AVAILABLE DATA:
____________________
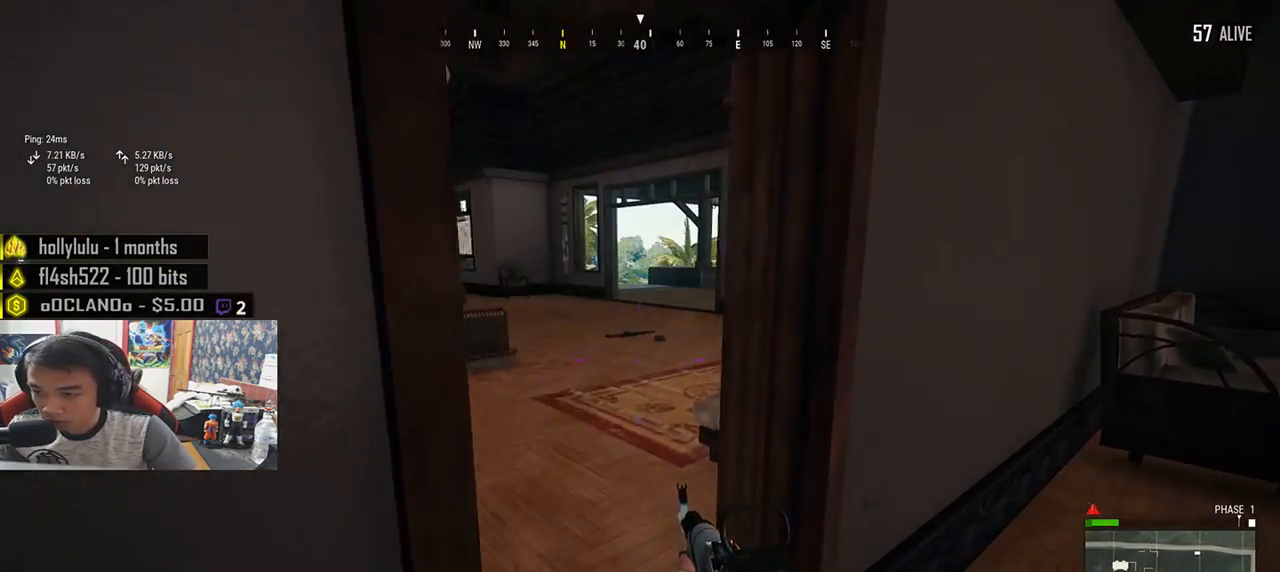
{"keys": ["d"], "mouse": [], "events": [[316, "d", "down"], [450, "w", "up"]]}
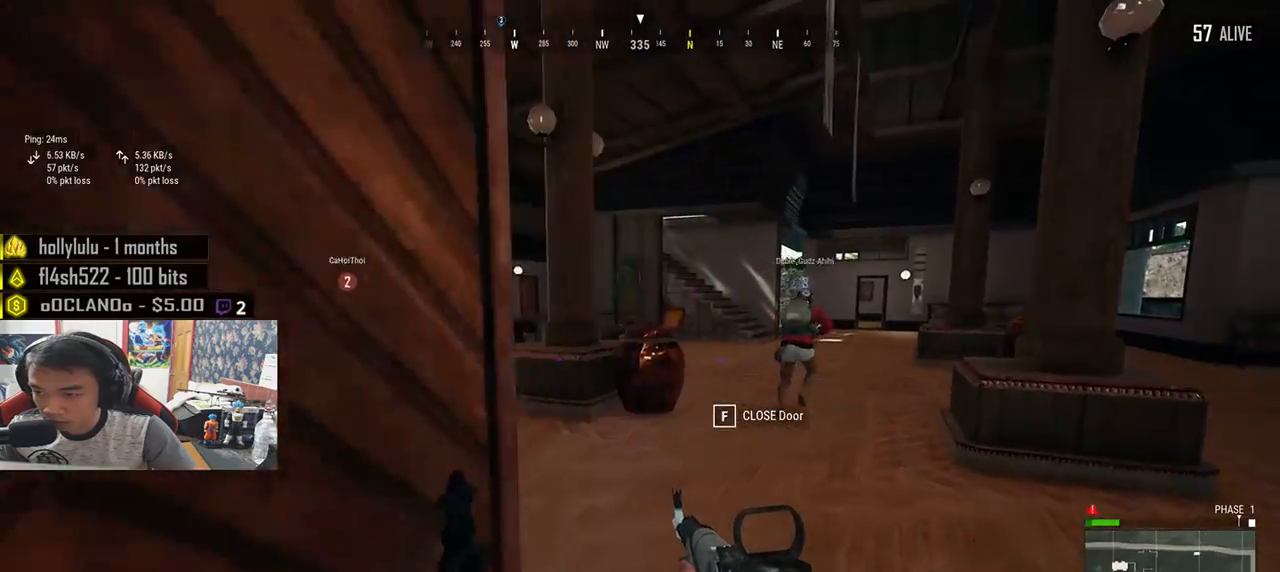
{"keys": ["shift", "w"], "mouse": [], "events": [[133, "w", "down"], [266, "shift", "down"], [483, "d", "up"]]}
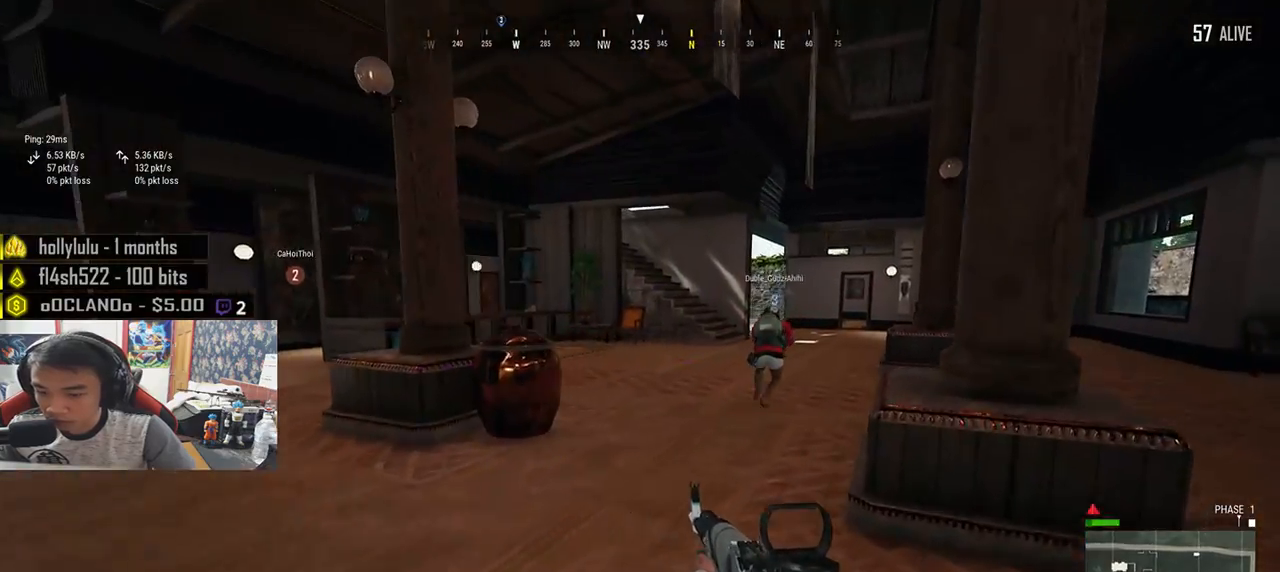
{"keys": ["d", "shift", "w"], "mouse": [], "events": [[383, "d", "down"]]}
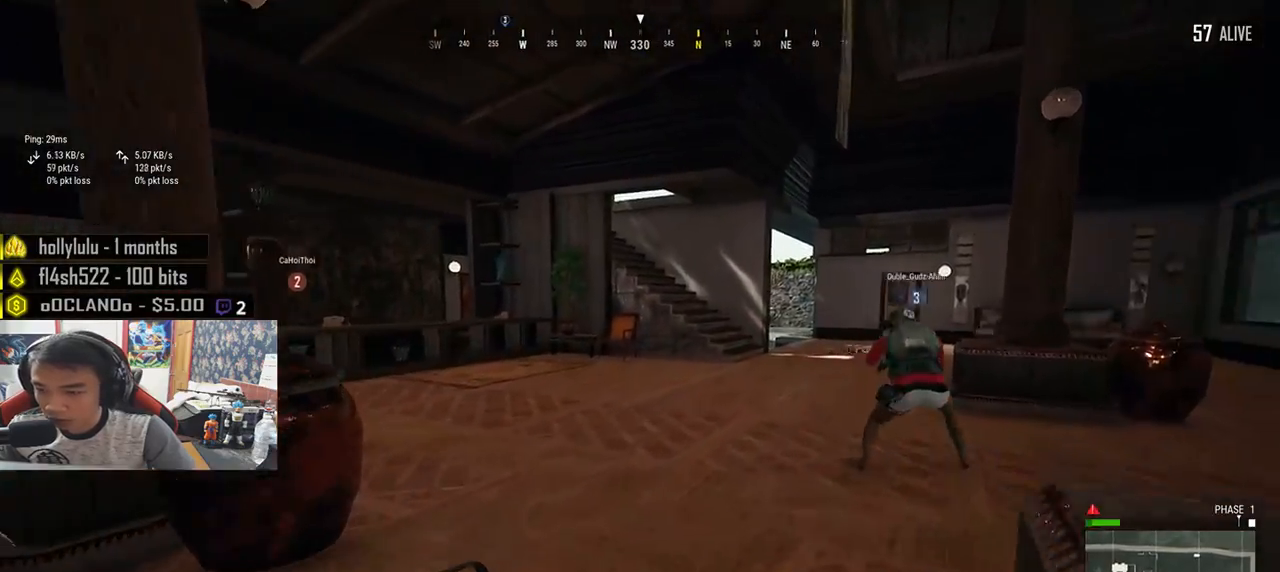
{"keys": ["d", "shift", "w"], "mouse": [], "events": [[116, "d", "up"], [333, "d", "down"]]}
____________________
Restate all of the material above word for word. Pictures do not belong in it.

{"keys": ["d"], "mouse": [], "events": [[316, "d", "down"], [450, "w", "up"]]}
{"keys": ["shift", "w"], "mouse": [], "events": [[133, "w", "down"], [266, "shift", "down"], [483, "d", "up"]]}
{"keys": ["d", "shift", "w"], "mouse": [], "events": [[383, "d", "down"]]}
{"keys": ["d", "shift", "w"], "mouse": [], "events": [[116, "d", "up"], [333, "d", "down"]]}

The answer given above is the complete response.